ELLOS están aquí. Trajeron tu lengua, tus ojos de canica negra hervida en agua. Trajeron la resonancia de tu voz cavernosa tintada en grafías rupestres. Atravesaron un vórtice de fuego que nacía del fondo de un estero seco: no hay más que vértebras impresas entre las hogazas de piedra y huellas de nenúfares quebradizos rodeados de helechos arborescentes que giran sobre el eje de su espiral fibrosa <<Hermosos eran>> Pero cada una de ellas /hogaza/huella/espiral/ cayó ensombrecida desde que se desplegó una lengua del cielo y fue soltando hilos de baba cósmica, venenosísima: como escupitajo de las serpientes más tóxicas de la Tierra, todas juntas: jjjjjuuuuaaaauuuujjjjjj –efervescían sus gargantas y escupían el misterio del otro lado del Universo. [—–] El silencio, dijiste, el silencio es el aire que se respira en la muerte. Tu voz sonaba a asteroide; tu cuerpo ya no era. [——–]

 

Desde ese día me pregunto qué tendría que hacer para viajar al otro lado: si acaso la carne y los huesos transformarían su materia en goma elástica, o en brazos de fuego, o en labios mercuriales, o quizá en algún metal precioso ajeno a toda entidad terrestre.

 

No me doy cuenta de que todas esas imágenes aparecen en mi pensamiento, pero hago las preguntas de nuevo, una y otra vez, en voz alta, como sabiendo que alguien me está escuchando, que alguien, por fin, podrá responderme. Pero no.

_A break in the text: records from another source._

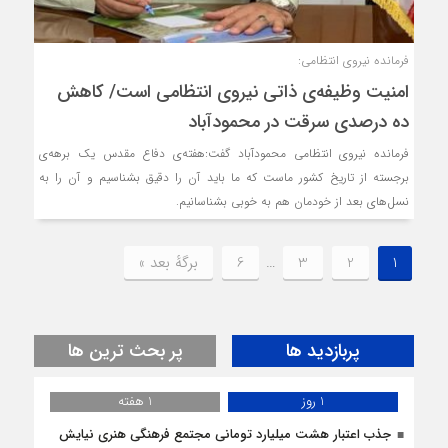
فرمانده نیروی انتظامی:
امنیت وظیفه‌ی ذاتی نیروی انتظامی است/ کاهش
ده درصدی سرقت در محمودآباد
فرمانده نیروی انتظامی محمودآباد گفت:هفته‌ی دفاع مقدس یک برهه‌ی
برجسته از تاریخ کشور ماست که ما باید آن را دقیق بشناسیم و آن را به
نسل‌های بعد از خودمان هم به خوبی بشناسانیم.
1
2
3
…
6
برگهٔ بعد »
پربازدید ها
پر بحث ترین ها
1 روز
1 هفته
جذب اعتبار هشت میلیارد تومانی مجتمع فرهنگی هنری نیایش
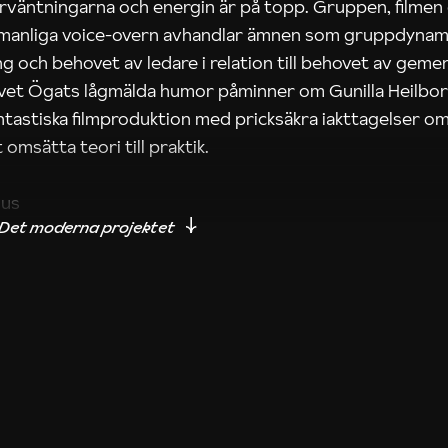
rväntningarna och energin är på topp. Gruppen, filmen
 manliga voice-overn avhandlar ämnen som gruppdynam
g och behovet av ledare i relation till behovet av gem
tivet Ögats lågmälda humor påminner om Gunilla Heilbo
ntastiska filmproduktion med pricksäkra iakttagelser om
 omsätta teori till praktik.
ius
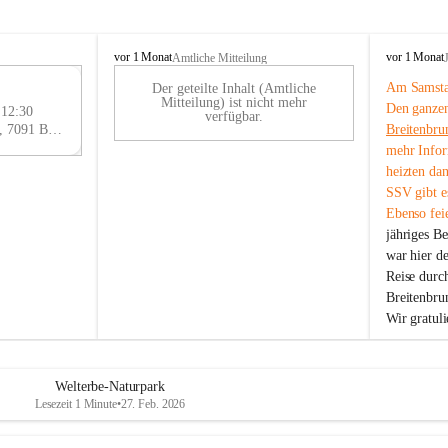
B
B
vor 1 Monat
vor 1 Monat
Amtliche Mitteilung
r
r
Am Samstag
Der geteilte Inhalt (Amtliche
e
e
29
Mitteilung) ist nicht mehr
Den ganzen
i
i
 12:30
AU
verfügbar.
t
t
Eisenstädter Straße 18, 7091 Breitenbrunn am Neusiedler See, AUT
Breitenbru
G
e
e
mehr Infor
n
n
heizten da
b
b
SSV gibt es
r
r
Ebenso feie
u
u
jähriges B
n
n
n
n
war hier d
a
a
Reise durc
m
m
Breitenbrun
N
N
Wir gratul
e
e
u
u
s
s
i
i
Welterbe-Naturpark
e
e
Lesezeit 1 Minute
•
27. Feb. 2026
d
d
l
l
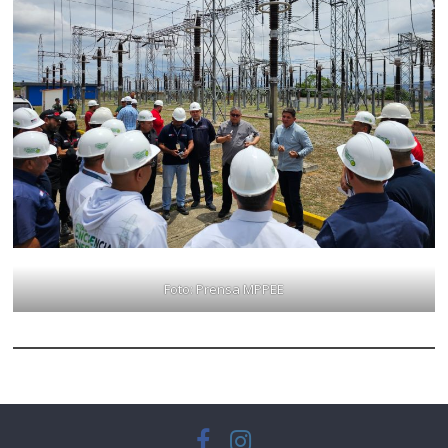
Foto: Prensa MPPEE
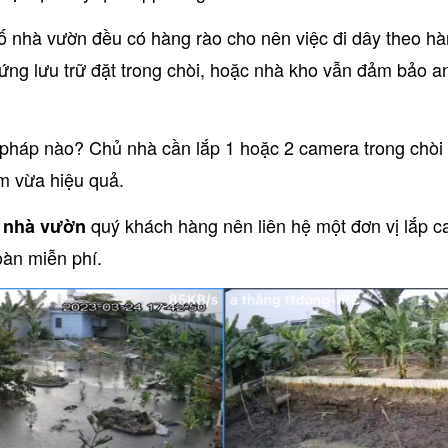
ố nhà vườn đều có hàng rào cho nên việc đi dây theo hàn
ng lưu trữ đặt trong chòi, hoặc nhà kho vẫn đảm bảo an t
 pháp nào? Chủ nhà cần lắp 1 hoặc 2 camera trong chòi
ệm vừa hiệu quả.
quý khách hàng nên liên hệ một đơn vị lắp c
o nhà vườn
toàn miễn phí.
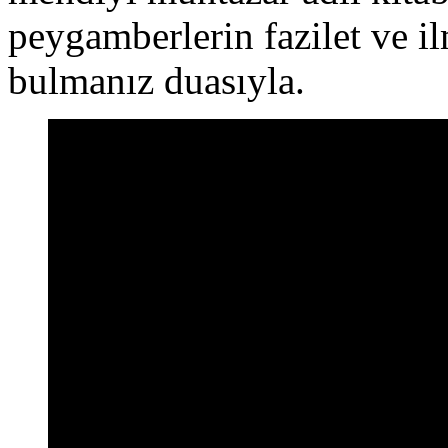
peygamberlerin fazilet ve il
bulmanız duasıyla.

ELLOS están aquí desde hace rato, emitiendo gorgoteos que burbujean desde alguna parte oscura de sus entrañas; sin intención de abrir la boca para explicarme nada: sólo me miran con sus cien ojos de libélula espacial y yo quisiera dejar de sentir que la sangre se me convierte en un delirio de papel.

 

Hay una sonrisa en el cielo agrietado por ELLOS y sus dragones interestelares>>> Una voz que no es la tuya me golpea de pronto entre las cejas: “el fin del mundo siempre está sucediendo”, dice. Entonces creo verte entre la negrura de los árboles celestes y alcanzo a pensar: ESTA VEZ, QUIZÁ, EL SILENCIO EMPIECE PARA SIEMPRE.

 

El rugido de la tierra desgajándose desde su entraña hasta la superficie del jardín es lo último que escucho con mi consciencia humana. Nunca pensé que para entrar a la muerte había que lucir así: hay que ponerse un vestido de mineral galáctico; sacudirse los escombros, los gritos, la desesperanza, y dejarse caer para empezar de nuevo. Ellos esperan a que yo dé el último vistazo a mi rostro vivo en el espejo y me observan, meticulosos, mientras algo parecido a cáscaras de naranja me envuelve despacio hasta que mi cuerpo, como el tuyo, ya no es.